Le proteste di una parte dei telespettatori elvetici che si sono sentiti presi in giro han fatto si che, per evitare ulteriori polemiche, la RSI abbia rinunciato a riproporre la puntata incriminata: ciò è credibile, visto il rigore svizzero.
Infine vi è una terza ipotesi, quella che prediligo: il problema non è tanto il risentimento di una parte dei telespettatori svizzeri, bensì la speranza che potrebbe essere indotta in tantissimi lombardi ed il contemporaneo timore e risentimento italico. Sarà anche una docufiction, sarà anche tutto falso, ma visto come siamo conciati di qua della ramina, anche la più flebile speranza la prendiamo per buona, perché chi sta annegando si attacca anche ad un filo di paglia. Dato che la situazione lombarda è disperata, non è forse azzardato pensare che da Roma qualcuno abbia telefonato imbufalito a Lugano o a Berna, lanciando fulmini e saette contro i confederali che osano anche solo scherzare su di un possibile acquisto della Lombardia? Il vero rischio infatti è che lo scherzo non sia capito, in effetti la RSI per giustificarsi cita un elenco di 4 regole cui i neo cittadini lombardo-svizzeri dovrebbero sottostare per integrarsi, descrivendo questa notizia come la più assurda, tanto assurda che da sola avrebbe dovuto far comprendere che si trattata di uno scherzo. Cari Svizzeri, si vede che non avete la benchè minima idea della nostra situazione, in un paese come l’italia dove le regole per aprire una finestra sono 332, salvo rettifiche, modifiche, adeguamenti, sviste, condoni con domanda da presentare in carta bollata con firma contro firma, timbro e autentica, voi pensate veramente che noi possiamo ritenere uno scherzo la notizia secondo la quale dovremmo rispettare 4, dico quattro regole non per aprire una semplice finestra, ma bensì per diventare addirittura cittadini elvetici? Cari svizzeri, per noi è credibilissimo che voi abbiate solo 4 regole per la cittadinanza, mentre noi ne abbiamo 332 per la finestra del cesso!
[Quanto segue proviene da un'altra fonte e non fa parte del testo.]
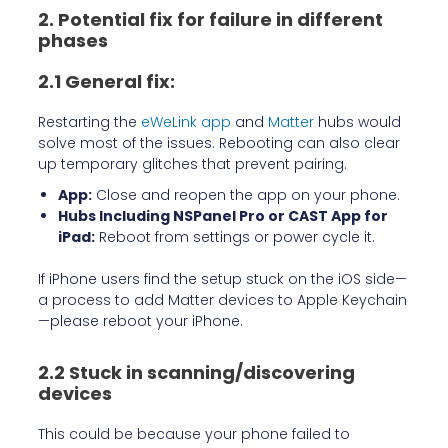
2. Potential fix for failure in different
phases
2.1 General fix:
Restarting the
eWeLink app
and
Matter
hubs would
solve most of the issues. Rebooting can also clear
up temporary glitches that prevent pairing.
App:
Close and reopen the app on your phone.
Hubs Including NSPanel Pro or CAST App for
iPad:
Reboot from settings or power cycle it.
If iPhone users find the setup stuck on the iOS side—
a process to add Matter devices to Apple Keychain
—please reboot your iPhone.
2.2 Stuck in scanning/discovering
devices
This could be because your phone failed to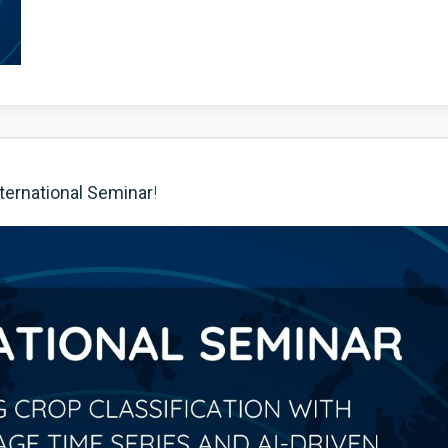
ternational Seminar
!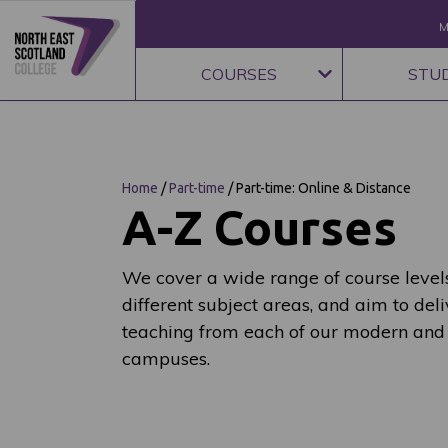
M
COURSES
STU
Home
/
Part-time
/
Part-time: Online & Distance
A-Z Courses
We cover a wide range of course levels
different subject areas, and aim to deli
teaching from each of our modern and
campuses.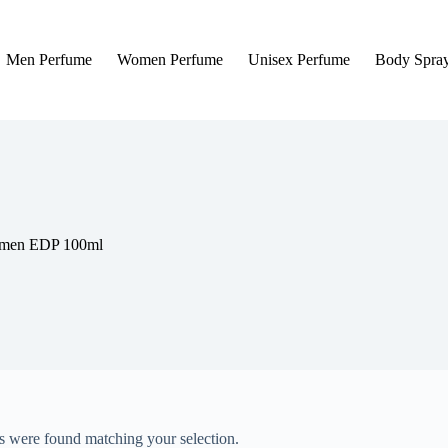
Men Perfume
Women Perfume
Unisex Perfume
Body Spra
r men EDP 100ml
 were found matching your selection.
C’è di più, la situazione di qua della ramina, ovvero qui da noi, fa così schifo che le 4 regole le potremmo accettare anche ad occhi chiusi, potremmo firmare in bianco. Non ho visto il filmato, non so quali siano queste quattro regole, ma ditemi dove firmare che le accetto pur di diventare cittadino svizzero, o meglio, pur di sottrarre una parte della mia terra all’occupazione italica.
C’è invece un altro elemento che avrebbe dovuto far capire che si trattava di uno scherzo: il prezzo. 300 miliardi di franchi, ovvero 250 miliardi di euro, sono veramente una miseria per comprare la Lombardia. Anche questo dimostra che gli Svizzeri non hanno una chiara conoscenza della nostra situazione, considerato che la Lombardia tra quanto versa e quanto riceve da Roma perde ogni anno circa 55 miliardi di euro, quindi l’investimento degli svizzeri si ripagava in meno di 5 anni: credete veramente che Roma ci venda per così poco? Sanno bene quanto possono mungere dalla nostra terra.
 Mi rimane quindi la curiosità di capire per quale ragione questo documentario non sia disponibile, ma al contempo noto con piacere che ridendo e scherzando gli Svizzeri forse un pensierino lo stanno facendo. Ueli Maurer l’ha veramente proposto nel 2012, oggi qualcuno ha scherzosamente ripreso la proposta, di qua della ramina noi saremmo tutti ben lieti di avere un passaporto rossocrociato e di liberarci in un colpo solo dell’italica palla al piede e dell’europeistica zavorra. Di più, che gli Svizzeri ci pensino non è certo una novità, probabilmente ci pensano da secoli, forse dalla “battaglia di Marignano”, quando tra il 13 e il 14 settembre del 1515 furono sconfitti dai francesi e persero il controllo del Ducato di Milano: per chi non lo sapesse gli Svizzeri divennero neutrali proprio da allora, tale fu l’impatto di quella sconfitta: che ancora ci stiano rimuginando?
A noi rimane la speranza che qualcosa di vero ci sia, non fosse altro perché “non tutto quello che avete visto è falso”. Sperèm!